» **EXERCISE INSTRUCTIONS**
In the records below, count every line where the string "will" appears, and reply with the count only.

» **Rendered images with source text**
*** Begin section ***
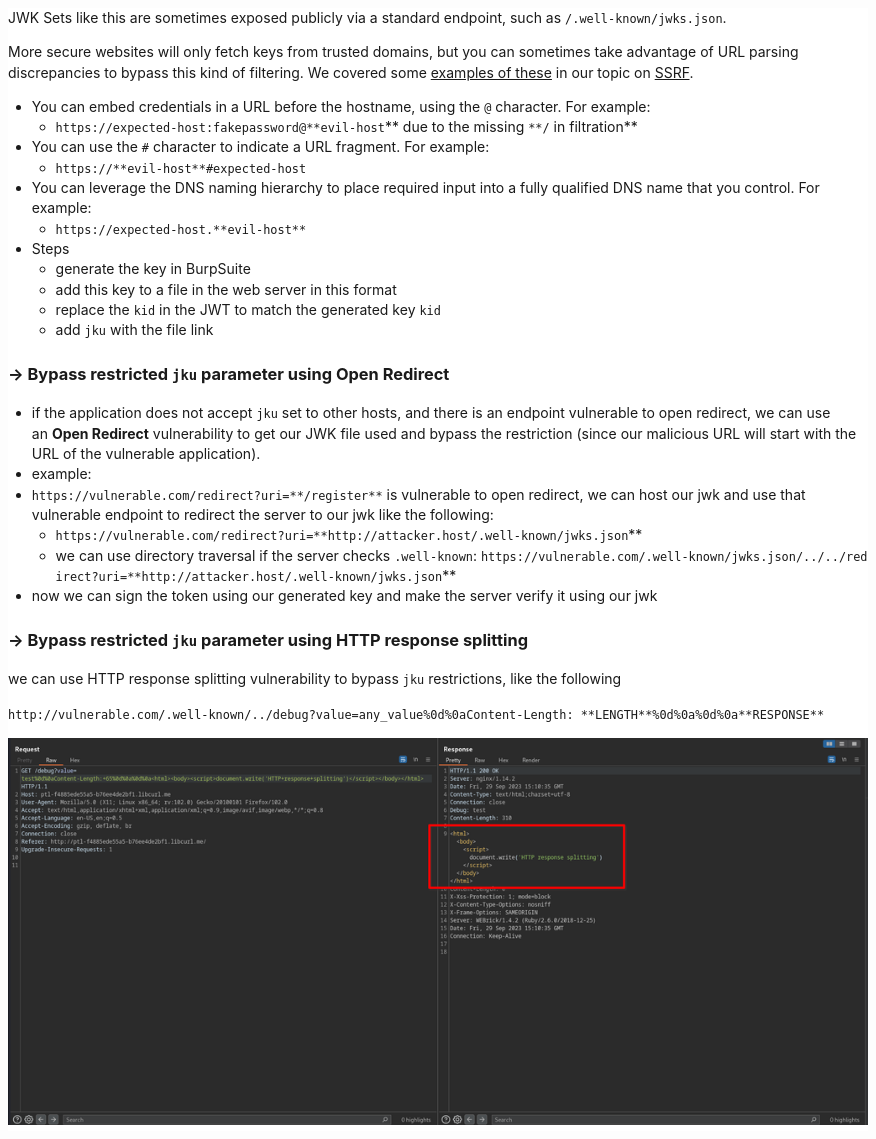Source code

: JWK Sets like this are sometimes exposed publicly via a standard endpoint, such as `/.well-known/jwks.json`.

More secure websites will only fetch keys from trusted domains, but you can sometimes take advantage of URL parsing discrepancies to bypass this kind of filtering. We covered some [examples of these](https://portswigger.net/web-security/ssrf#ssrf-with-whitelist-based-input-filters) in our topic on [SSRF](https://portswigger.net/web-security/ssrf).

- You can embed credentials in a URL before the hostname, using the `@` character. For example:
    - `https://expected-host:fakepassword@**evil-host`**   due to the missing `**/` in filtration**
- You can use the `#` character to indicate a URL fragment. For example:
    - `https://**evil-host**#expected-host`
- You can leverage the DNS naming hierarchy to place required input into a fully qualified DNS name that you control. For example:
    - `https://expected-host.**evil-host**`
- Steps
    - generate the key in BurpSuite
    - add this key to a file in the web server in this format
    - replace the `kid` in the JWT to match the generated key `kid`
    - add `jku`  with the file link

### → Bypass restricted `jku` parameter using Open Redirect

- if the application does not accept `jku` set to other hosts, and there is an endpoint vulnerable to open redirect, we can use an **Open Redirect** vulnerability to get our JWK file used and bypass the restriction (since our malicious URL will start with the URL of the vulnerable application).
- example:
- `https://vulnerable.com/redirect?uri=**/register**`  is vulnerable to open redirect, we can host our jwk and use that vulnerable endpoint to redirect the server to our jwk like the following:
    - `https://vulnerable.com/redirect?uri=**http://attacker.host/.well-known/jwks.json`**
    - we can use directory traversal if the server checks `.well-known`:  `https://vulnerable.com/.well-known/jwks.json/../../redirect?uri=**http://attacker.host/.well-known/jwks.json`**
- now we can sign the token using our generated key and make the server verify it using our jwk

### → Bypass restricted `jku` parameter using HTTP response splitting

we can use HTTP response splitting vulnerability to bypass `jku` restrictions, like the following

```
http://vulnerable.com/.well-known/../debug?value=any_value%0d%0aContent-Length: **LENGTH**%0d%0a%0d%0a**RESPONSE**
```

![Untitled](/assets/images/JWT-attacks/Untitled%202.png)
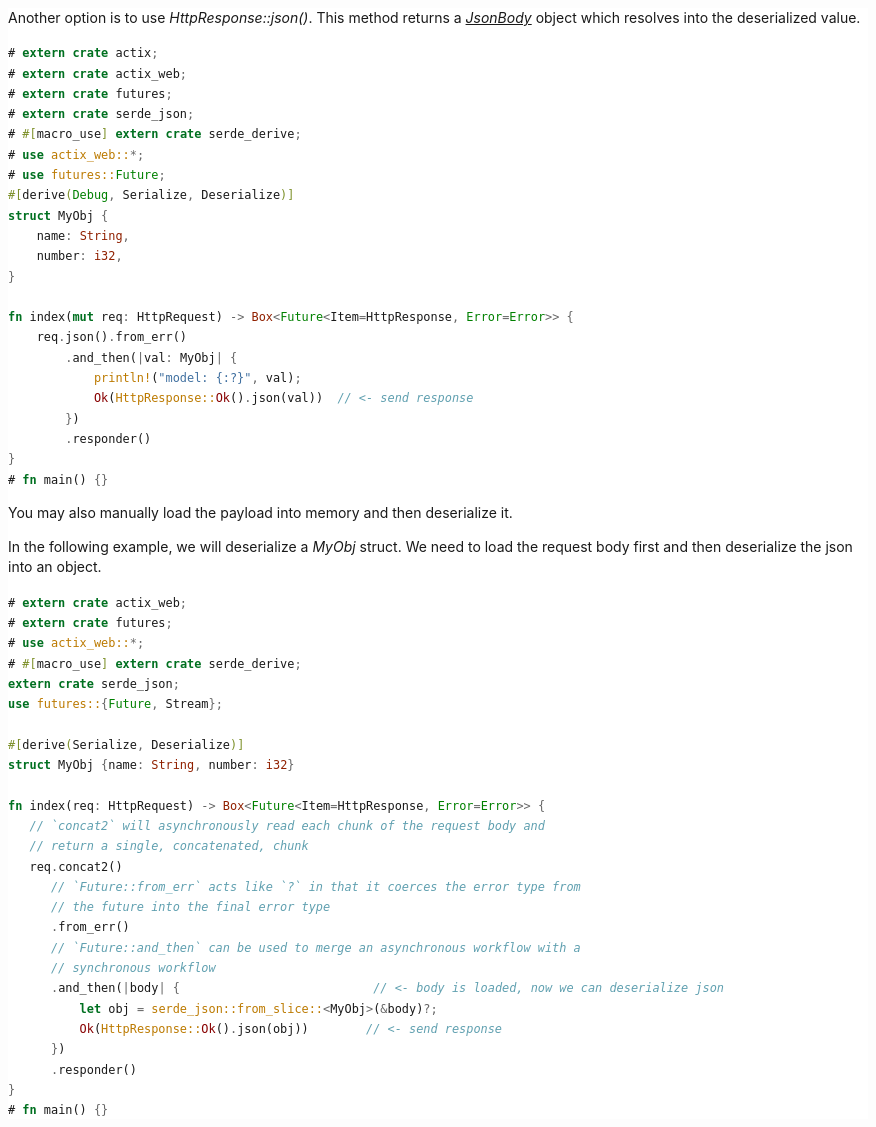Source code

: Another option is to use *HttpResponse::json()*. This method returns a
[*JsonBody*](../../actix-web/actix_web/dev/struct.JsonBody.html) object which resolves into
the deserialized value.

```rust
# extern crate actix;
# extern crate actix_web;
# extern crate futures;
# extern crate serde_json;
# #[macro_use] extern crate serde_derive;
# use actix_web::*;
# use futures::Future;
#[derive(Debug, Serialize, Deserialize)]
struct MyObj {
    name: String,
    number: i32,
}

fn index(mut req: HttpRequest) -> Box<Future<Item=HttpResponse, Error=Error>> {
    req.json().from_err()
        .and_then(|val: MyObj| {
            println!("model: {:?}", val);
            Ok(HttpResponse::Ok().json(val))  // <- send response
        })
        .responder()
}
# fn main() {}
```

You may also manually load the payload into memory and then deserialize it.

In the following example, we will deserialize a *MyObj* struct. We need to load the request
body first and then deserialize the json into an object.

```rust
# extern crate actix_web;
# extern crate futures;
# use actix_web::*;
# #[macro_use] extern crate serde_derive;
extern crate serde_json;
use futures::{Future, Stream};

#[derive(Serialize, Deserialize)]
struct MyObj {name: String, number: i32}

fn index(req: HttpRequest) -> Box<Future<Item=HttpResponse, Error=Error>> {
   // `concat2` will asynchronously read each chunk of the request body and
   // return a single, concatenated, chunk
   req.concat2()
      // `Future::from_err` acts like `?` in that it coerces the error type from
      // the future into the final error type
      .from_err()
      // `Future::and_then` can be used to merge an asynchronous workflow with a
      // synchronous workflow
      .and_then(|body| {                           // <- body is loaded, now we can deserialize json
          let obj = serde_json::from_slice::<MyObj>(&body)?;
          Ok(HttpResponse::Ok().json(obj))        // <- send response
      })
      .responder()
}
# fn main() {}
```
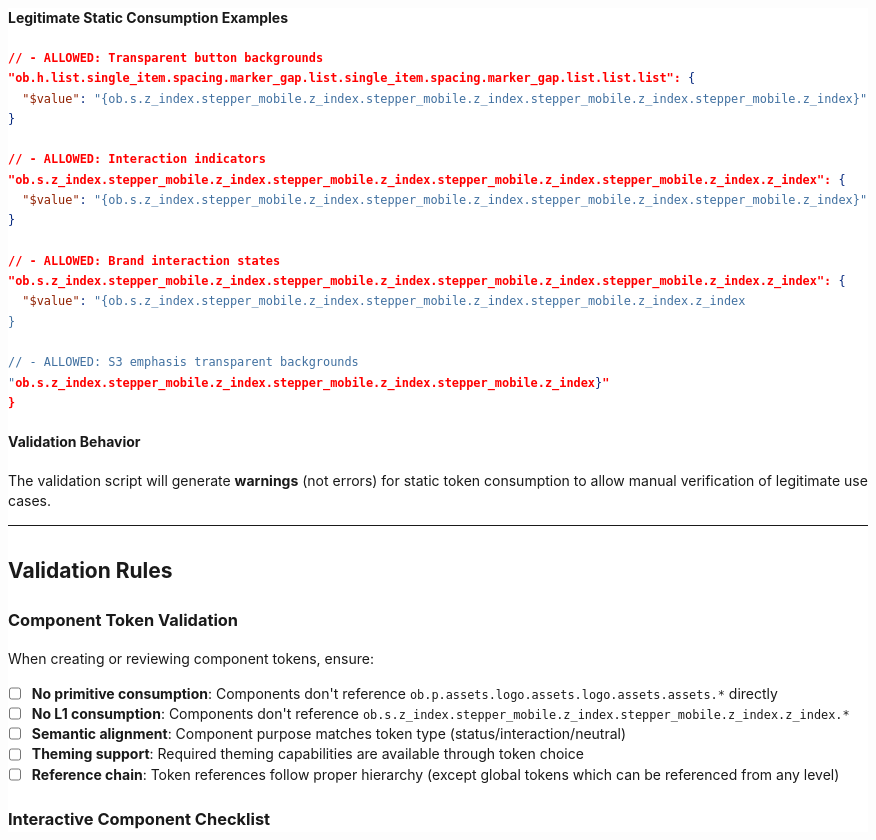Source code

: #### Legitimate Static Consumption Examples

```json
// - ALLOWED: Transparent button backgrounds
"ob.h.list.single_item.spacing.marker_gap.list.single_item.spacing.marker_gap.list.list.list": {
  "$value": "{ob.s.z_index.stepper_mobile.z_index.stepper_mobile.z_index.stepper_mobile.z_index.stepper_mobile.z_index}"
}

// - ALLOWED: Interaction indicators
"ob.s.z_index.stepper_mobile.z_index.stepper_mobile.z_index.stepper_mobile.z_index.stepper_mobile.z_index.z_index": {
  "$value": "{ob.s.z_index.stepper_mobile.z_index.stepper_mobile.z_index.stepper_mobile.z_index.stepper_mobile.z_index}"
}

// - ALLOWED: Brand interaction states
"ob.s.z_index.stepper_mobile.z_index.stepper_mobile.z_index.stepper_mobile.z_index.stepper_mobile.z_index.z_index": {
  "$value": "{ob.s.z_index.stepper_mobile.z_index.stepper_mobile.z_index.stepper_mobile.z_index.z_index
}

// - ALLOWED: S3 emphasis transparent backgrounds
"ob.s.z_index.stepper_mobile.z_index.stepper_mobile.z_index.stepper_mobile.z_index}"
}
```

#### Validation Behavior

The validation script will generate **warnings** (not errors) for static token consumption to allow manual verification of legitimate use cases.

---

## Validation Rules

### Component Token Validation

When creating or reviewing component tokens, ensure:

- [ ] **No primitive consumption**: Components don't reference `ob.p.assets.logo.assets.logo.assets.assets.*` directly
- [ ] **No L1 consumption**: Components don't reference `ob.s.z_index.stepper_mobile.z_index.stepper_mobile.z_index.z_index.*`
- [ ] **Semantic alignment**: Component purpose matches token type (status/interaction/neutral)
- [ ] **Theming support**: Required theming capabilities are available through token choice
- [ ] **Reference chain**: Token references follow proper hierarchy (except global tokens which can be referenced from any level)

### Interactive Component Checklist
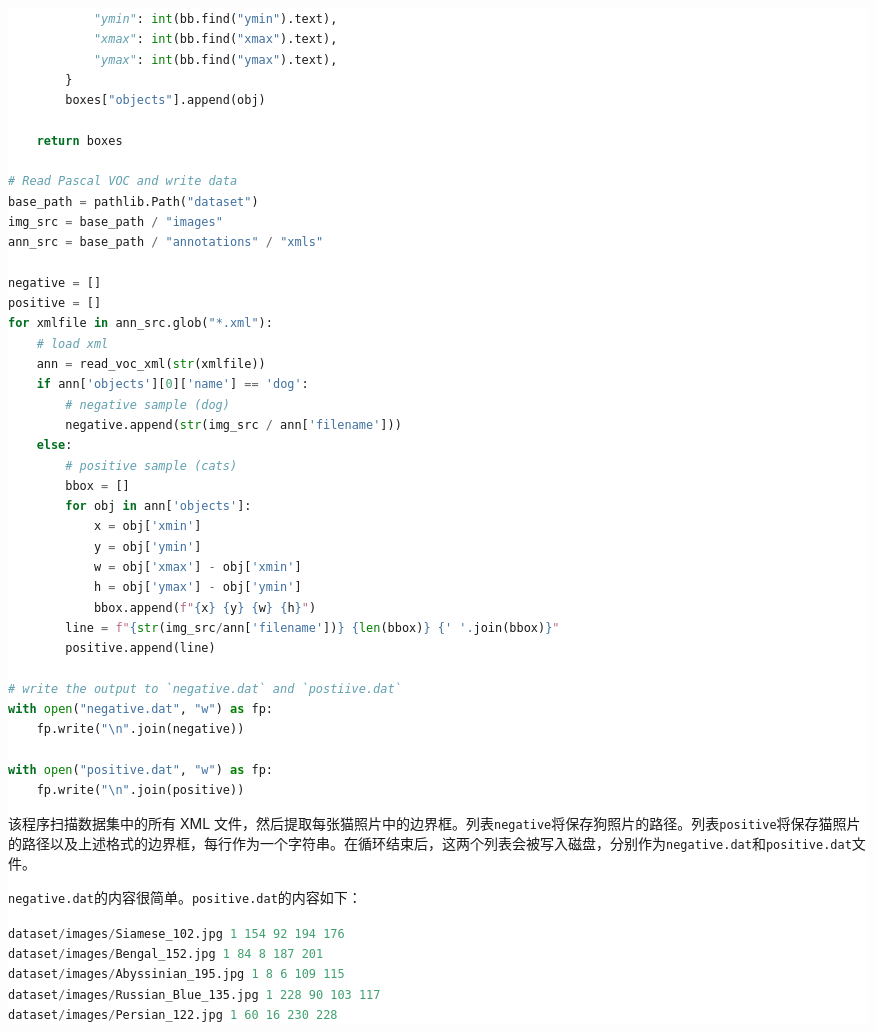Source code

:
 ```py
            "ymin": int(bb.find("ymin").text),
            "xmax": int(bb.find("xmax").text),
            "ymax": int(bb.find("ymax").text),
        }
        boxes["objects"].append(obj)

    return boxes

# Read Pascal VOC and write data
base_path = pathlib.Path("dataset")
img_src = base_path / "images"
ann_src = base_path / "annotations" / "xmls"

negative = []
positive = []
for xmlfile in ann_src.glob("*.xml"):
    # load xml
    ann = read_voc_xml(str(xmlfile))
    if ann['objects'][0]['name'] == 'dog':
        # negative sample (dog)
        negative.append(str(img_src / ann['filename']))
    else:
        # positive sample (cats)
        bbox = []
        for obj in ann['objects']:
            x = obj['xmin']
            y = obj['ymin']
            w = obj['xmax'] - obj['xmin']
            h = obj['ymax'] - obj['ymin']
            bbox.append(f"{x} {y} {w} {h}")
        line = f"{str(img_src/ann['filename'])} {len(bbox)} {' '.join(bbox)}"
        positive.append(line)

# write the output to `negative.dat` and `postiive.dat`
with open("negative.dat", "w") as fp:
    fp.write("\n".join(negative))

with open("positive.dat", "w") as fp:
    fp.write("\n".join(positive))
```

该程序扫描数据集中的所有 XML 文件，然后提取每张猫照片中的边界框。列表`negative`将保存狗照片的路径。列表`positive`将保存猫照片的路径以及上述格式的边界框，每行作为一个字符串。在循环结束后，这两个列表会被写入磁盘，分别作为`negative.dat`和`positive.dat`文件。

`negative.dat`的内容很简单。`positive.dat`的内容如下：

```py
dataset/images/Siamese_102.jpg 1 154 92 194 176
dataset/images/Bengal_152.jpg 1 84 8 187 201
dataset/images/Abyssinian_195.jpg 1 8 6 109 115
dataset/images/Russian_Blue_135.jpg 1 228 90 103 117
dataset/images/Persian_122.jpg 1 60 16 230 228
```
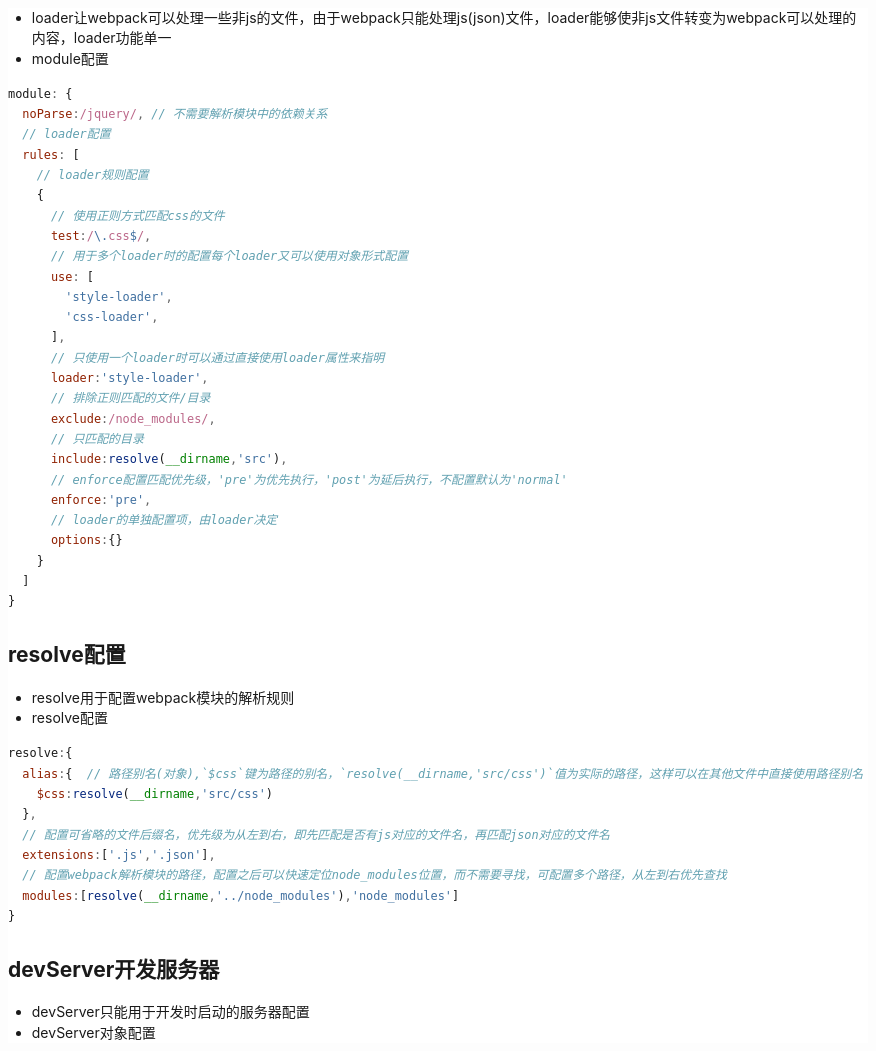 - loader让webpack可以处理一些非js的文件，由于webpack只能处理js(json)文件，loader能够使非js文件转变为webpack可以处理的内容，loader功能单一
- module配置

```js
module: {
  noParse:/jquery/, // 不需要解析模块中的依赖关系
  // loader配置
  rules: [
    // loader规则配置
    {
      // 使用正则方式匹配css的文件
      test:/\.css$/,
      // 用于多个loader时的配置每个loader又可以使用对象形式配置
      use: [
        'style-loader',
        'css-loader',
      ],
      // 只使用一个loader时可以通过直接使用loader属性来指明
      loader:'style-loader',
      // 排除正则匹配的文件/目录
      exclude:/node_modules/,
      // 只匹配的目录
      include:resolve(__dirname,'src'),
      // enforce配置匹配优先级，'pre'为优先执行，'post'为延后执行，不配置默认为'normal'
      enforce:'pre',
      // loader的单独配置项，由loader决定
      options:{}
    }
  ]
}
```

## resolve配置

- resolve用于配置webpack模块的解析规则
- resolve配置

```js
resolve:{
  alias:{  // 路径别名(对象),`$css`键为路径的别名，`resolve(__dirname,'src/css')`值为实际的路径，这样可以在其他文件中直接使用路径别名
    $css:resolve(__dirname,'src/css')
  },
  // 配置可省略的文件后缀名，优先级为从左到右，即先匹配是否有js对应的文件名，再匹配json对应的文件名
  extensions:['.js','.json'],
  // 配置webpack解析模块的路径，配置之后可以快速定位node_modules位置，而不需要寻找，可配置多个路径，从左到右优先查找
  modules:[resolve(__dirname,'../node_modules'),'node_modules']
}
```

## devServer开发服务器

- devServer只能用于开发时启动的服务器配置
- devServer对象配置
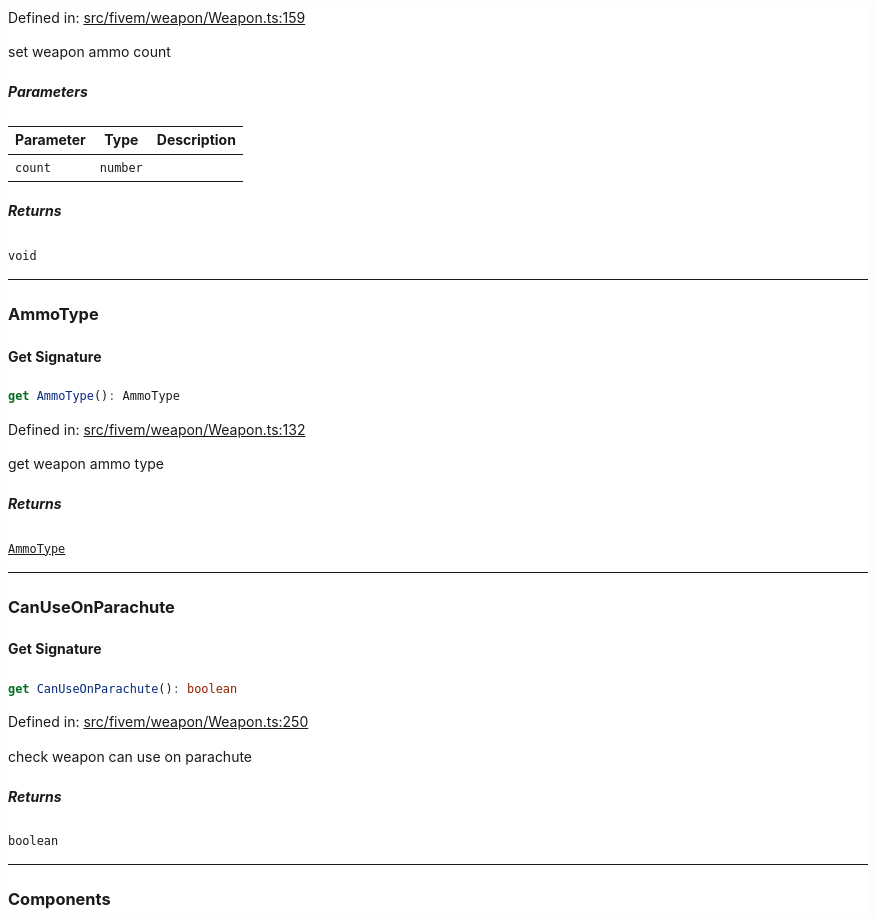 Defined in: [src/fivem/weapon/Weapon.ts:159](https://github.com/nativewrappers/nativewrappers/blob/4bf6e80cad9d1396d4cdc3ea16cf4f39993ed50e/src/fivem/weapon/Weapon.ts#L159)

set weapon ammo count

##### Parameters

| Parameter | Type | Description |
| ------ | ------ | ------ |
| `count` | `number` |  |

##### Returns

`void`

***

### AmmoType

#### Get Signature

```ts
get AmmoType(): AmmoType
```

Defined in: [src/fivem/weapon/Weapon.ts:132](https://github.com/nativewrappers/nativewrappers/blob/4bf6e80cad9d1396d4cdc3ea16cf4f39993ed50e/src/fivem/weapon/Weapon.ts#L132)

get weapon ammo type

##### Returns

[`AmmoType`](../enumerations/AmmoType.md)

***

### CanUseOnParachute

#### Get Signature

```ts
get CanUseOnParachute(): boolean
```

Defined in: [src/fivem/weapon/Weapon.ts:250](https://github.com/nativewrappers/nativewrappers/blob/4bf6e80cad9d1396d4cdc3ea16cf4f39993ed50e/src/fivem/weapon/Weapon.ts#L250)

check weapon can use on parachute

##### Returns

`boolean`

***

### Components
*** End section ***
» **RESULT OF THE EXERCISE**
5